What the task asks:
From the entries below, report only the number of lines that contain the word "联系电话".

Exercise data:
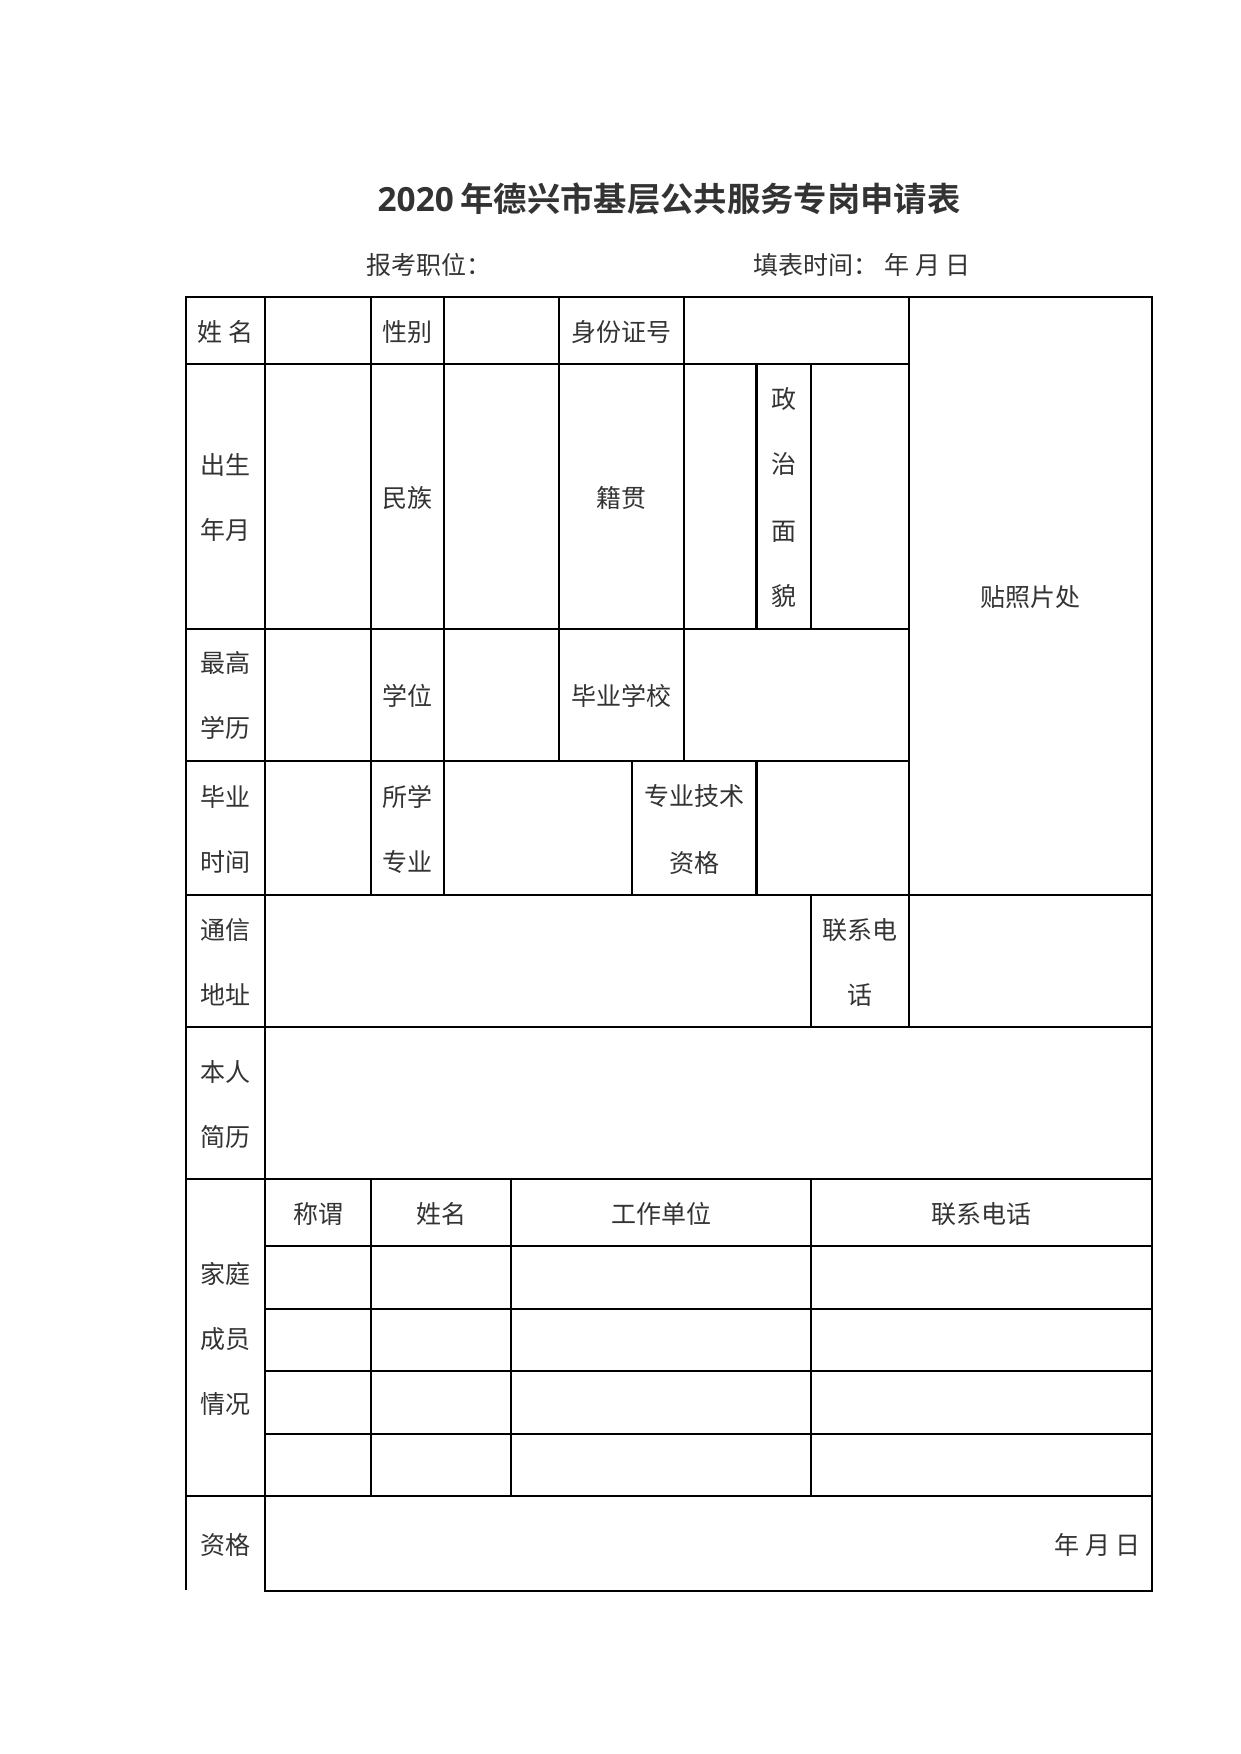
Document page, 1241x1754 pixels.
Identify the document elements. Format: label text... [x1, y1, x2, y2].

table_cell 出生年月 [187, 365, 264, 627]
table_cell [512, 1247, 810, 1307]
table_cell [685, 365, 755, 627]
table_cell [266, 1247, 370, 1307]
table_cell 家庭成员情况 [187, 1180, 264, 1495]
table_cell [685, 298, 908, 363]
table_cell [266, 1028, 1151, 1178]
table_cell [266, 1310, 370, 1370]
table_cell 联系电话 [812, 1180, 1151, 1245]
table_cell [812, 1247, 1151, 1307]
table_cell [512, 1310, 810, 1370]
table_cell [445, 630, 558, 759]
table_cell [812, 365, 908, 627]
table_cell 面貌 [758, 495, 810, 627]
table_cell [372, 1247, 510, 1307]
table_cell 身份证号 [560, 298, 683, 363]
table_cell 贴照片处 [910, 298, 1151, 894]
table_cell [266, 365, 370, 627]
table_cell 学位 [372, 630, 443, 759]
table_cell 年 月 日 [266, 1497, 1151, 1590]
table_cell [266, 298, 370, 363]
table_cell 专业技术 [633, 762, 755, 827]
table_cell [812, 1372, 1151, 1432]
table_cell 工作单位 [512, 1180, 810, 1245]
table_cell [445, 762, 631, 894]
table_cell 联系电话 [812, 896, 908, 1026]
table_cell 本人简历 [187, 1028, 264, 1178]
table_cell [266, 1372, 370, 1432]
table_cell 资格 [633, 827, 755, 894]
table_cell 性别 [372, 298, 443, 363]
table_cell [812, 1435, 1151, 1495]
table_cell [372, 1310, 510, 1370]
table_cell 民族 [372, 365, 443, 627]
table_cell [812, 1310, 1151, 1370]
table_cell 所学专业 [372, 762, 443, 894]
table_cell [372, 1372, 510, 1432]
table_cell 最高学历 [187, 630, 264, 759]
table_cell 毕业学校 [560, 630, 683, 759]
table_cell 姓名 [372, 1180, 510, 1245]
table_cell [445, 298, 558, 363]
table_cell 政治 [758, 365, 810, 495]
table_cell [266, 630, 370, 759]
table_cell [445, 365, 558, 627]
table_cell [685, 630, 908, 759]
table_cell 资格审查 情 况 [187, 1497, 264, 1590]
table_cell 报考职位： 填表时间： 年 月 日 [186, 231, 1152, 296]
table_cell 称谓 [266, 1180, 370, 1245]
table_cell [266, 1435, 370, 1495]
table_cell [512, 1435, 810, 1495]
table_header 2020年德兴市基层公共服务专岗申请表 [186, 162, 1152, 231]
table_cell 籍贯 [560, 365, 683, 627]
table_cell [512, 1372, 810, 1432]
table_cell [266, 896, 810, 1026]
table_cell [910, 896, 1151, 1026]
table_cell [266, 762, 370, 894]
table_cell 毕业时间 [187, 762, 264, 894]
table_cell 通信地址 [187, 896, 264, 1026]
table_cell 姓 名 [187, 298, 264, 363]
table_cell [758, 762, 908, 894]
table_cell [372, 1435, 510, 1495]
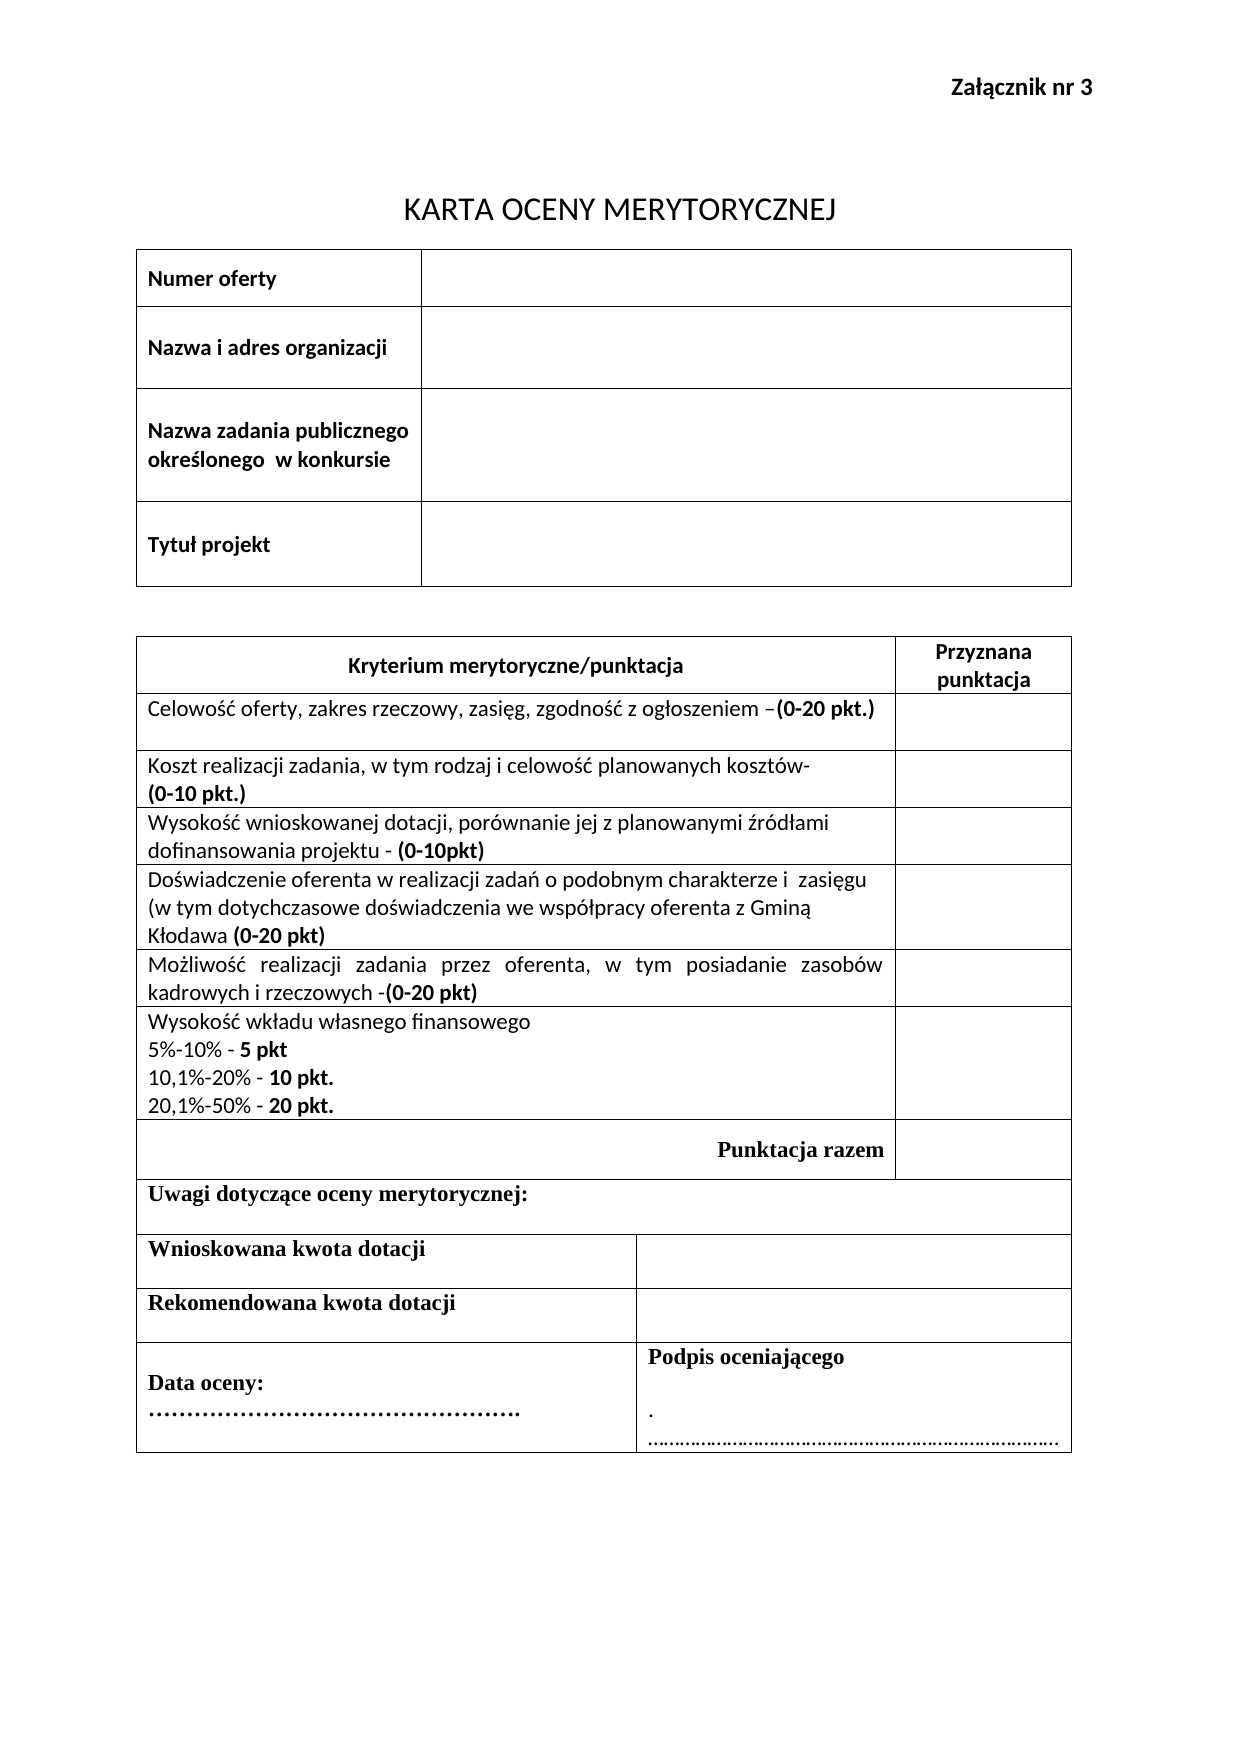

Task response:
2